"L'humanité parcourut un long chemin avant que les hommes ne soient en mesure, et éprouvent la nécessité, de créer des symboles purement relationnels. Mais, bien que cette manière de construire des symboles suppose une capacité à déployer des synthèses de portée relativement vaste ou, pour employer un langage plus familier, implique un pouvoir d'abstraction élevé, les énoncés les plus élémentaires que l'on peut formuler à son propos demeurent fort simples.
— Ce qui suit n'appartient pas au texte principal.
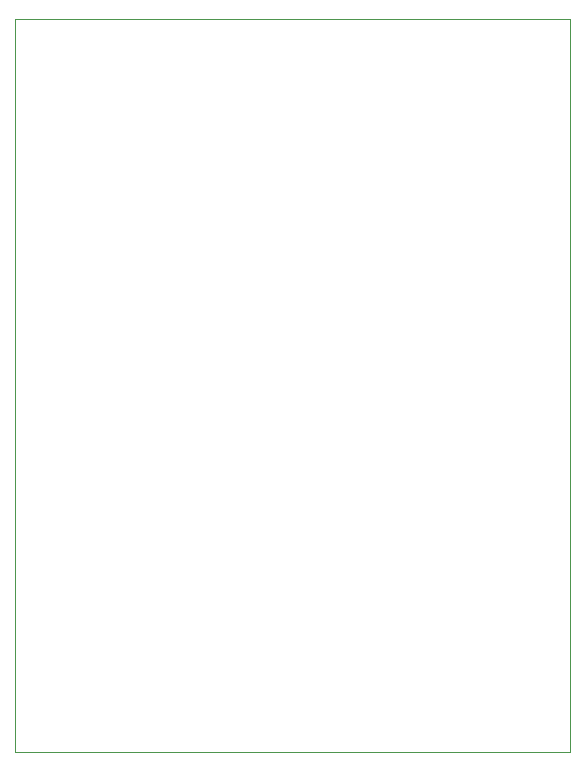
<source format=gbr>
%TF.GenerationSoftware,KiCad,Pcbnew,(6.0.11)*%
%TF.CreationDate,2023-05-27T13:57:12+02:00*%
%TF.ProjectId,Orp-pH Board,4f72702d-7048-4204-926f-6172642e6b69,V1.0*%
%TF.SameCoordinates,Original*%
%TF.FileFunction,Profile,NP*%
%FSLAX46Y46*%
G04 Gerber Fmt 4.6, Leading zero omitted, Abs format (unit mm)*
G04 Created by KiCad (PCBNEW (6.0.11)) date 2023-05-27 13:57:12*
%MOMM*%
%LPD*%
G01*
G04 APERTURE LIST*
%TA.AperFunction,Profile*%
%ADD10C,0.100000*%
%TD*%
G04 APERTURE END LIST*
D10*
X108839000Y-83185000D02*
X155829000Y-83185000D01*
X155829000Y-83185000D02*
X155829000Y-145288000D01*
X155829000Y-145288000D02*
X108839000Y-145288000D01*
X108839000Y-145288000D02*
X108839000Y-83185000D01*
M02*

</source>
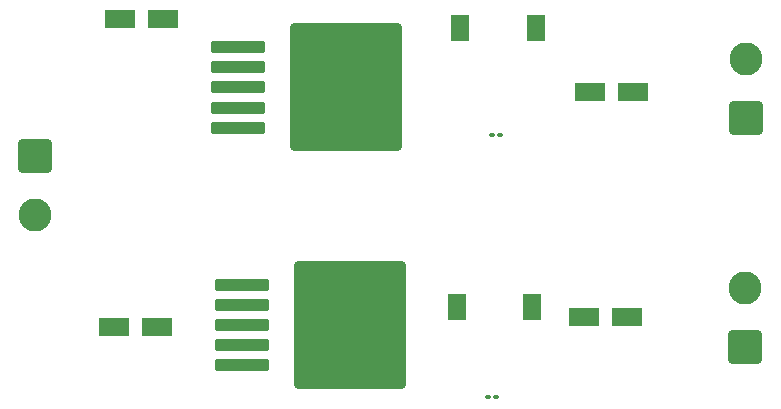
<source format=gbr>
%TF.GenerationSoftware,KiCad,Pcbnew,9.0.0*%
%TF.CreationDate,2025-04-24T17:44:58-04:00*%
%TF.ProjectId,power_systems,706f7765-725f-4737-9973-74656d732e6b,rev?*%
%TF.SameCoordinates,Original*%
%TF.FileFunction,Soldermask,Top*%
%TF.FilePolarity,Negative*%
%FSLAX46Y46*%
G04 Gerber Fmt 4.6, Leading zero omitted, Abs format (unit mm)*
G04 Created by KiCad (PCBNEW 9.0.0) date 2025-04-24 17:44:58*
%MOMM*%
%LPD*%
G01*
G04 APERTURE LIST*
G04 Aperture macros list*
%AMRoundRect*
0 Rectangle with rounded corners*
0 $1 Rounding radius*
0 $2 $3 $4 $5 $6 $7 $8 $9 X,Y pos of 4 corners*
0 Add a 4 corners polygon primitive as box body*
4,1,4,$2,$3,$4,$5,$6,$7,$8,$9,$2,$3,0*
0 Add four circle primitives for the rounded corners*
1,1,$1+$1,$2,$3*
1,1,$1+$1,$4,$5*
1,1,$1+$1,$6,$7*
1,1,$1+$1,$8,$9*
0 Add four rect primitives between the rounded corners*
20,1,$1+$1,$2,$3,$4,$5,0*
20,1,$1+$1,$4,$5,$6,$7,0*
20,1,$1+$1,$6,$7,$8,$9,0*
20,1,$1+$1,$8,$9,$2,$3,0*%
G04 Aperture macros list end*
%ADD10RoundRect,0.250001X1.149999X-1.149999X1.149999X1.149999X-1.149999X1.149999X-1.149999X-1.149999X0*%
%ADD11C,2.800000*%
%ADD12RoundRect,0.250000X-1.050000X-0.550000X1.050000X-0.550000X1.050000X0.550000X-1.050000X0.550000X0*%
%ADD13RoundRect,0.250000X1.050000X0.550000X-1.050000X0.550000X-1.050000X-0.550000X1.050000X-0.550000X0*%
%ADD14RoundRect,0.250000X-2.050000X-0.300000X2.050000X-0.300000X2.050000X0.300000X-2.050000X0.300000X0*%
%ADD15RoundRect,0.250002X-4.449998X-5.149998X4.449998X-5.149998X4.449998X5.149998X-4.449998X5.149998X0*%
%ADD16RoundRect,0.100000X-0.130000X-0.100000X0.130000X-0.100000X0.130000X0.100000X-0.130000X0.100000X0*%
%ADD17R,1.500000X2.200000*%
%ADD18RoundRect,0.250001X-1.149999X1.149999X-1.149999X-1.149999X1.149999X-1.149999X1.149999X1.149999X0*%
G04 APERTURE END LIST*
D10*
%TO.C,J3*%
X89900000Y-68800000D03*
D11*
X89900000Y-63800000D03*
%TD*%
D12*
%TO.C,C2*%
X76800000Y-47200000D03*
X80400000Y-47200000D03*
%TD*%
D10*
%TO.C,J2*%
X90000000Y-49400000D03*
D11*
X90000000Y-44400000D03*
%TD*%
D12*
%TO.C,C3*%
X76300000Y-66200000D03*
X79900000Y-66200000D03*
%TD*%
D13*
%TO.C,C1*%
X40600000Y-41000000D03*
X37000000Y-41000000D03*
%TD*%
D14*
%TO.C,U2*%
X47325000Y-63500000D03*
X47325000Y-65200000D03*
X47325000Y-66900000D03*
D15*
X56475000Y-66900000D03*
D14*
X47325000Y-68600000D03*
X47325000Y-70300000D03*
%TD*%
D12*
%TO.C,C4*%
X36500000Y-67100000D03*
X40100000Y-67100000D03*
%TD*%
D16*
%TO.C,D2*%
X68180000Y-73000000D03*
X68820000Y-73000000D03*
%TD*%
D14*
%TO.C,U1*%
X47000000Y-43400000D03*
X47000000Y-45100000D03*
X47000000Y-46800000D03*
D15*
X56150000Y-46800000D03*
D14*
X47000000Y-48500000D03*
X47000000Y-50200000D03*
%TD*%
D17*
%TO.C,L1*%
X65800000Y-41800000D03*
X72200000Y-41800000D03*
%TD*%
%TO.C,L2*%
X65500000Y-65400000D03*
X71900000Y-65400000D03*
%TD*%
D18*
%TO.C,J1*%
X29800000Y-52600000D03*
D11*
X29800000Y-57600000D03*
%TD*%
D16*
%TO.C,D1*%
X68480000Y-50800000D03*
X69120000Y-50800000D03*
%TD*%
M02*

</source>
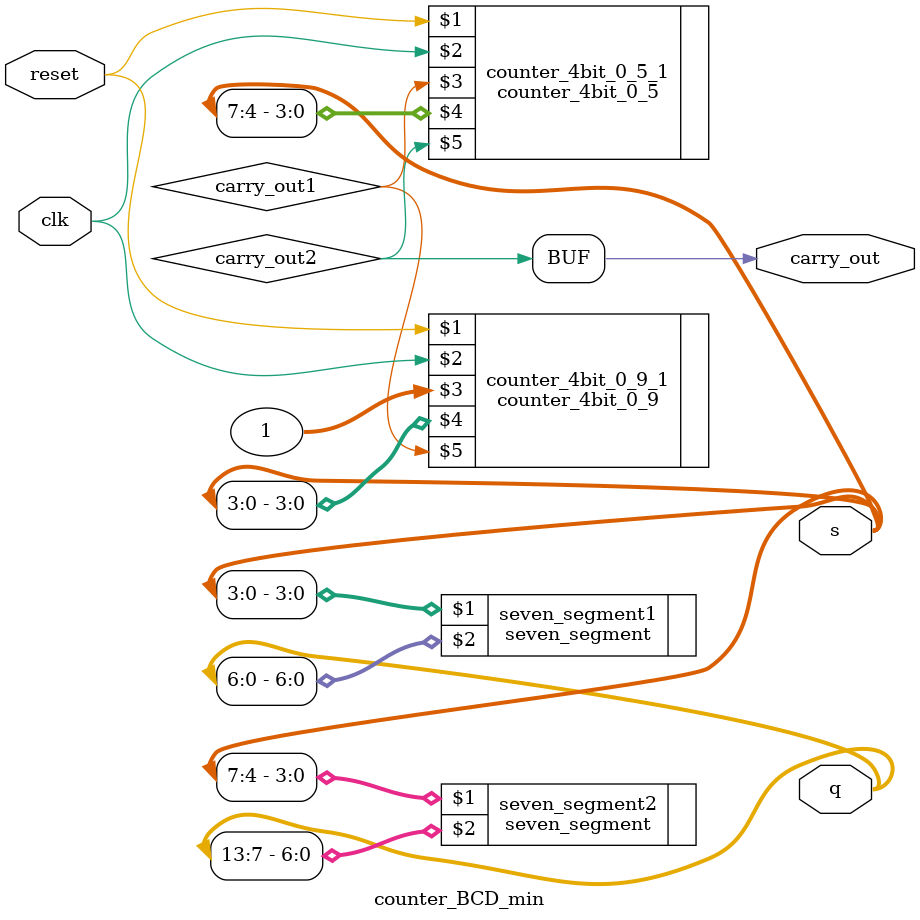
<source format=sv>
`timescale 1ns/10ps
module counter_BCD_min(
	input reset,					//重置
	input clk,						//時脈
	output logic [13:0] q,	   //輸出
	output logic [7:0] s,       //輸出16進位，方便debug <ex>1001,0001 -> 91
	output logic carry_out
);

logic carry_out1,carry_out2;

//計數器，負責個位數，每次都要+1所以carry_in的位置放1，得到的值存在s[3:0]裡，進位放在carry_out1
counter_4bit_0_9 counter_4bit_0_9_1(reset, clk,          1, s[3:0], carry_out1);

//計數器，負責十位數，只有個位數有進位時才要+1,所以carry_in的位置放carry_out1，得到的值存在s[7:4]裡，進位放在carry_out2
counter_4bit_0_5 counter_4bit_0_5_1(reset, clk, carry_out1, s[7:4], carry_out2);

//個位數的七段顯示器，將s[3:0]轉成七段顯示
seven_segment seven_segment1(s[3:0],q[6:0]); 

//個位數的七段顯示器，將s[7:4]轉成七段顯示
seven_segment seven_segment2(s[7:4],q[13:7]);

assign carry_out = carry_out2;
	
endmodule

</source>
Si l'on pose deux fois deux pommes côte à côte, cela fait quatre pommes. Dans l'évolution de la société, il existe des stades où les hommes possèdent bien des symboles pour « quatre pommes », « quatre vaches », etc., mais ne disposent pas de symboles tels que « quatre », « cinq » ou « six » qui ne se rapportent à aucun objet spécifique et, précisément pour cette raison, peuvent être appliqués à une multitude d'objets différents. Ici se trouve la clef du mystère de l'applicabilité des mathématiques à des domaines d'objets si différents. À l'intérieur de tous ces domaines, il existe des relations spécifiques qui, par l'intermédiaire de mesures, peuvent être représentées par des symboles mathématiques purement relationnels. De purs symboles relationnels peuvent être, sur le papier par exemple, manipulés d'une manière toute différente que des relations entre des objets ou des personnes spécifiques. Mais le résultat de telles manipulations purement symboliques peut être transféré à des relations entre des objets ou entre des personnes spécifiques. Et il est peut-être possible de déterminer expérimentalement si les résultats obtenus grâce à la manipulation de purs symboles relationnels sont ou non confirmés lors de leur application à des relations spécifiques."
Norbert Elias, Du temps, 1984, tr. fr. Michèle Hulin, Fayard, p. 149-150.